Chefs take centre stage at culinary event’s comeback


The Hinava Ikan Tenggiri, a citrus-cured mackerel dish from Sabah. — Photos: GLENN GUAN/The Star

LOCAL heritage cuisine from five states took centre stage at a culinary celebration in Kuala Lumpur.

Following the success of its inaugural The Malaysian Kitchen event last year, travel platform Marriott Bonvoy hosted the second edition of The Malaysian Kitchen at The St. Regis Kuala Lumpur, highlighting not only traditional dishes but also the chefs behind them.

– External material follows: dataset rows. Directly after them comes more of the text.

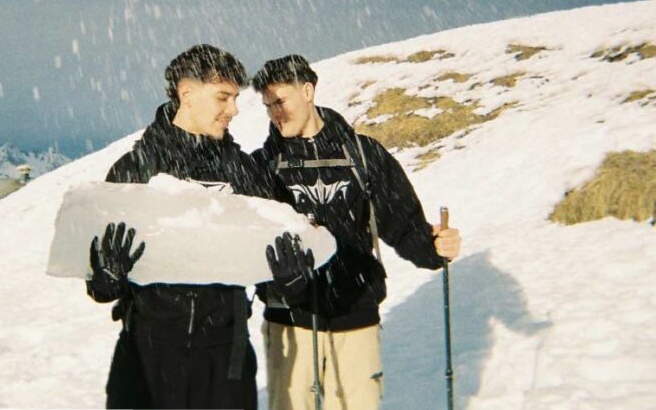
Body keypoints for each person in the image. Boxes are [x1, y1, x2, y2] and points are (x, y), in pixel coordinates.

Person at [251, 54, 462, 410]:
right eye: (268, 105)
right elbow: (250, 244)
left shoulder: (364, 155)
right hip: (289, 320)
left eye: (281, 101)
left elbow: (403, 222)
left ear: (307, 90)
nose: (275, 112)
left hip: (355, 314)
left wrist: (433, 246)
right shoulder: (261, 165)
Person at [87, 44, 279, 410]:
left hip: (226, 359)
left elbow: (271, 272)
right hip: (145, 357)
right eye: (223, 97)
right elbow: (97, 286)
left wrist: (288, 280)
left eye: (235, 98)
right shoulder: (133, 171)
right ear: (186, 93)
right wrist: (106, 275)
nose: (234, 110)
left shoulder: (245, 172)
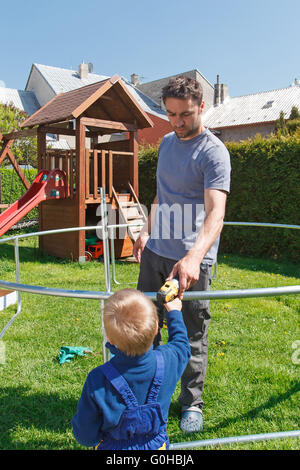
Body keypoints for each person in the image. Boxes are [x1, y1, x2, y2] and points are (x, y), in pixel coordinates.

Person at [133, 76, 231, 433]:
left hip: (191, 261)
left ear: (201, 107)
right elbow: (162, 196)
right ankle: (147, 393)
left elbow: (215, 213)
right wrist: (146, 230)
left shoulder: (214, 152)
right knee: (147, 328)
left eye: (185, 115)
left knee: (190, 333)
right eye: (171, 114)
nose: (176, 122)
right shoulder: (165, 144)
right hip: (156, 253)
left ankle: (192, 403)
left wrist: (192, 258)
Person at [72, 288, 190, 450]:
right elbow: (182, 344)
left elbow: (85, 436)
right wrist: (174, 312)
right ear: (156, 328)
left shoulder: (98, 379)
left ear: (110, 338)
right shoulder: (169, 360)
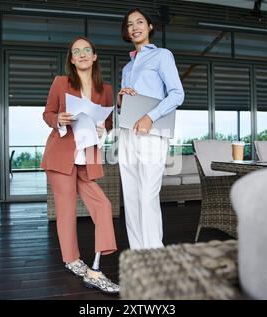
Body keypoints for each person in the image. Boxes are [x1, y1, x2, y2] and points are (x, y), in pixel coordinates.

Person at [40, 36, 119, 293]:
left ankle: (95, 268)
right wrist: (59, 119)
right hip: (61, 155)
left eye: (87, 50)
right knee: (66, 210)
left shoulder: (105, 89)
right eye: (77, 51)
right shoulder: (60, 83)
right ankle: (72, 260)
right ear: (72, 59)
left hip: (87, 158)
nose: (82, 54)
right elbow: (47, 113)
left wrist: (102, 128)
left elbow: (107, 124)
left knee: (104, 205)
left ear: (94, 56)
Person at [117, 8, 185, 249]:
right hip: (127, 133)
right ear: (126, 31)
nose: (134, 27)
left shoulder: (162, 56)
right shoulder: (127, 68)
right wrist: (120, 100)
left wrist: (150, 116)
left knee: (147, 197)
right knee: (132, 198)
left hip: (153, 132)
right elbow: (125, 106)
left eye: (140, 22)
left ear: (149, 27)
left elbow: (177, 94)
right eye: (130, 24)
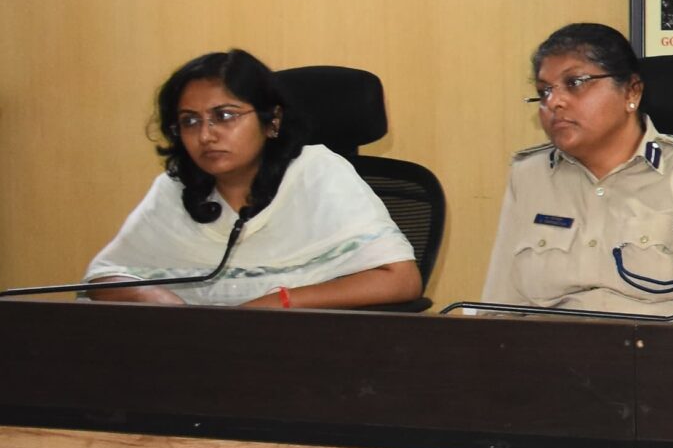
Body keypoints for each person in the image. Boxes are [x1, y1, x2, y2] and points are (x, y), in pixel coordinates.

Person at [85, 49, 421, 308]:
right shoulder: (176, 188)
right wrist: (153, 298)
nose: (206, 135)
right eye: (190, 121)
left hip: (310, 353)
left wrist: (277, 303)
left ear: (271, 121)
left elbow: (400, 279)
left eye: (224, 116)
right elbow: (104, 277)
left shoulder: (316, 173)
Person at [482, 24, 673, 323]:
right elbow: (498, 309)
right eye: (544, 91)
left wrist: (628, 348)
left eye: (575, 83)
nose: (554, 102)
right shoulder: (529, 175)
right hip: (544, 350)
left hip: (655, 349)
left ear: (632, 91)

Marriott International (Indonesia & Malaysia) senior operations director Pak Masri said food is one of the most meaningful ways to connect guests to a destination.

“Through The Malaysian Kitchen, we are proud to showcase Malaysia’s rich culinary heritage while empowering our chefs to reinterpret regional classics in new and exciting ways.

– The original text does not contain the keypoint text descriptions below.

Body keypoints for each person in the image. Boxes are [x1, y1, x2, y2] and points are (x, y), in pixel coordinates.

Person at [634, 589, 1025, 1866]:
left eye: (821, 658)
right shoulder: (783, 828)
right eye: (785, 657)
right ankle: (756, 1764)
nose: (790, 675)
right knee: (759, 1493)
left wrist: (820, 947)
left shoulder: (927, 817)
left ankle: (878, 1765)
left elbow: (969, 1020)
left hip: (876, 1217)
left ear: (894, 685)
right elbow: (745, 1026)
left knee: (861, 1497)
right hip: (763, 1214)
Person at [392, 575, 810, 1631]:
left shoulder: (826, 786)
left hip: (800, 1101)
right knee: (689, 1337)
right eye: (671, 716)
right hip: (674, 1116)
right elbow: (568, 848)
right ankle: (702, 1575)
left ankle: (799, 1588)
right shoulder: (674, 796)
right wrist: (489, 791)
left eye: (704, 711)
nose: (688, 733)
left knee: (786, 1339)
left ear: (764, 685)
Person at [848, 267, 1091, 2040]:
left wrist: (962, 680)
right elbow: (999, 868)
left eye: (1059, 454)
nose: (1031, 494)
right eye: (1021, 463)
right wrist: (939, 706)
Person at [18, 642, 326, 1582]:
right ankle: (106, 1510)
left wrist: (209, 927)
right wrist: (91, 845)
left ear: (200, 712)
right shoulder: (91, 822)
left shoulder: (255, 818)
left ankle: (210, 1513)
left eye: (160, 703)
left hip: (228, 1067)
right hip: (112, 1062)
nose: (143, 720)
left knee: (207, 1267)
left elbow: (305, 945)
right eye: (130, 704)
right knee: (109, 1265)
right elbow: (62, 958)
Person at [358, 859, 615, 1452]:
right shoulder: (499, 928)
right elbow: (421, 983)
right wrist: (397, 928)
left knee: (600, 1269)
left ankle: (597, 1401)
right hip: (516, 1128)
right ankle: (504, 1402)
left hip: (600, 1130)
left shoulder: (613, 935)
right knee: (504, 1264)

“By bringing together Marriott Bonvoy properties across the country, we are creating a platform that celebrates local culture, supports culinary craftsmanship and offers guests a truly authentic taste of Malaysia,” he said.

From left: Chefs Hasnaerdawaty, Mohd Hairi, Hamizi, Kelvin and Mohd Fauzi with their special dishes at The Malaysian Kitchen 2026 launch at The St. Regis Kuala Lumpur.
From left: Chefs Hasnaerdawaty, Mohd Hairi, Hamizi, Kelvin and Mohd Fauzi with their special dishes at The Malaysian Kitchen 2026 launch at The St. Regis Kuala Lumpur.

The event featured five chefs from different Marriott properties, each presenting dishes that reflected their respective regions.

Putrajaya Marriott Hotel sous chef Mohd Hairi Sahmizam Rosli showcased coconut-based cuisine from Negri Sembilan and Johor.

His Daging Masak Lemak Cili Padi, featuring slow-cooked beef in coconut milk with bird’s eye chillies highlighted Negri Sembilan’s bold flavours, while Ayam Kuzi with Roti Jala reflected Johor’s festive heritage.

Renaissance Johor Bahru Hotel executive sous chef Hamizi Abd Hamid presented Johor favourites such as Kacang Pool and Mee Rebus Daging Tetel.

Among the dishes featured is Laksa Kedah, also known as Laksa Telok Kechai.
Among the dishes featured is Laksa Kedah, also known as Laksa Telok Kechai.

Le Meridien Kota Kinabalu executive sous chef Kelvin Kilin brought Sabah’s flavours to the forefront with Hinava Ikan Tenggiri, a citrus-cured mackerel dish that highlights the state’s coastal cuisine, alongside Sinalau Sapi or smoked beef, which reflected the heritage of the Kadazan-Dusun community.

From Courtyard by Marriott Kuala Lumpur South, chef Hasnaerdawaty Md Hanapi prepared Nasi Dagang Tradisi Kelantan served with Gulai Ikan Tongkol, as well as Daging Kerutuk Kelantan, both well-loved dishes from Kelantan.

The St. Regis Langkawi sous chef Mohd Fauzi Hashim presented Gulai Panas Ikan Tenggiri and Laksa Kedah also known as Laksa Telok Kechai highlighting the flavours of Kedah’s coastal communities.

These dishes and more are available at participating properties.